2. Angular Integration (config.ts)

The loaded configuration is integrated into Angular via frontend/src/app/shared/constants/config.ts:

import { environment } from "@environment/environment";

export const CONFIG: Readonly<MinaEnv> = {
...environment, // Angular build-time environment
globalConfig: {
...environment.globalConfig,
graphQL: getURL(environment.globalConfig?.graphQL),
},
configs: !isBrowser()
? []
: environment.configs.map(config => ({
...config,
url: getURL(config.url),
memoryProfiler: getURL(config.memoryProfiler),
debugger: getURL(config.debugger),
})),
};

// Make config globally available
safelyExecuteInBrowser(() => {
(window as any).config = CONFIG;
});

This creates the final merged configuration by:

  • Merging Angular build-time environment with runtime JavaScript config
  • Processing and normalizing URLs for different endpoints
  • Making the config available globally as window.config

3. Service Integration

The configuration is consumed throughout the application via Angular services:

ConfigService (frontend/src/app/core/services/config.service.ts):

@Injectable({
providedIn: "root",
})
export class ConfigService {
private node: MinaNode;

constructor(private store: Store<MinaState>) {
this.listenToNodeChanging();
}

get DEBUGGER(): string {
return this.node.debugger;
}
}

Feature Detection Functions:

export function isFeatureEnabled(
config: MinaNode,
feature: FeatureType,
): boolean {
return hasValue(getFeaturesConfig(config)[feature]);
}

export function isSubFeatureEnabled(
config: MinaNode,
feature: FeatureType,
subFeature: string,
): boolean {
const features = getFeaturesConfig(config);
return hasValue(features[feature]) && features[feature].includes(subFeature);
}

Where Configuration is Used

1. Feature Flags

// Check if a feature is enabled
if (isFeatureEnabled(config, "block-production")) {
// Enable block production features
}

// Check if a sub-feature is enabled
if (isSubFeatureEnabled(config, "block-production", "won-slots")) {
// Show won slots information
}

2. Node Connections

// Access configured nodes
CONFIG.configs.forEach(node => {
if (node.isWebNode) {
// Handle WebNode configuration
} else {
// Handle regular node connection to node.url
}
});

3. UI Behavior Control

// Control UI elements based on configuration
if (CONFIG.canAddNodes) {
// Show "Add Node" button
}

if (CONFIG.hidePeersPill) {
// Hide peers status indicator
}

4. Error Tracking

// Configure Sentry with environment-specific DSN
if (CONFIG.sentry) {
Sentry.init({
dsn: CONFIG.sentry.dsn,
tracingOrigins: CONFIG.sentry.tracingOrigins,
});
}

Build-Time vs Runtime Configuration

The system uses a dual-layer configuration approach:

Build-Time Configuration (Angular Environments)
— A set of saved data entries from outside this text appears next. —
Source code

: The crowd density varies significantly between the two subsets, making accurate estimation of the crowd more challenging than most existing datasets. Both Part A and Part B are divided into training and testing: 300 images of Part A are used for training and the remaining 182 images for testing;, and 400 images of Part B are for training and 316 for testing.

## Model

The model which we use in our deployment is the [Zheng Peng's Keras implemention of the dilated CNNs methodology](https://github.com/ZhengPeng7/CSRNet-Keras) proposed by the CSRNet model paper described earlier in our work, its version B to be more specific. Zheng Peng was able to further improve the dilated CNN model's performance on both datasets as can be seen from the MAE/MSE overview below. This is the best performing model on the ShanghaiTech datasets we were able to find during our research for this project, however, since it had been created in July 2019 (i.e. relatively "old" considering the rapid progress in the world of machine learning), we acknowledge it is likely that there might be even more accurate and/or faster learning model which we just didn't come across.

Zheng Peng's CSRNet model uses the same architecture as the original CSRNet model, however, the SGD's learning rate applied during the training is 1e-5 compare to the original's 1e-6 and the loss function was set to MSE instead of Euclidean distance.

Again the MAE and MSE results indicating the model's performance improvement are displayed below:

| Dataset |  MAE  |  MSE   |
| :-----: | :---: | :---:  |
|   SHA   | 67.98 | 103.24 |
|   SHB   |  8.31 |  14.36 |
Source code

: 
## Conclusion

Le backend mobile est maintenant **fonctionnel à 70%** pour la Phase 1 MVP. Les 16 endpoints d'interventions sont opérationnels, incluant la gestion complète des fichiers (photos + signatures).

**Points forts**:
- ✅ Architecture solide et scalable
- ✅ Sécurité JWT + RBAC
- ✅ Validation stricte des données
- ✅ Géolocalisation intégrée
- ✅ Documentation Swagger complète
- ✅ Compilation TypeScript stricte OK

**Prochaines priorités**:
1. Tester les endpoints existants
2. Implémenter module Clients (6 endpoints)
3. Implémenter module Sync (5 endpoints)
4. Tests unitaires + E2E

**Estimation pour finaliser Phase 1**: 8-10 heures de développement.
  • Located in frontend/src/environments/environment.*.ts
  • Processed during Angular build process
  • Optimizes bundles and enables/disables features at compile time
  • Used for development tooling and build optimization

Runtime Configuration (JavaScript Files)

  • Located in frontend/src/assets/environments/*.js
  • Loaded dynamically when the application starts
  • Allows the same built application to work in different environments
  • Used for endpoint URLs, feature flags, and service configurations

This dual approach provides:

  • Build optimization through Angular environments
  • Deployment flexibility through runtime JavaScript configuration
  • Single binary, multiple deployments capability

Environment Variables Integration

Environment configurations work alongside build-time Angular environments. The JavaScript configuration files provide runtime flexibility, while Angular environments control build-time optimizations.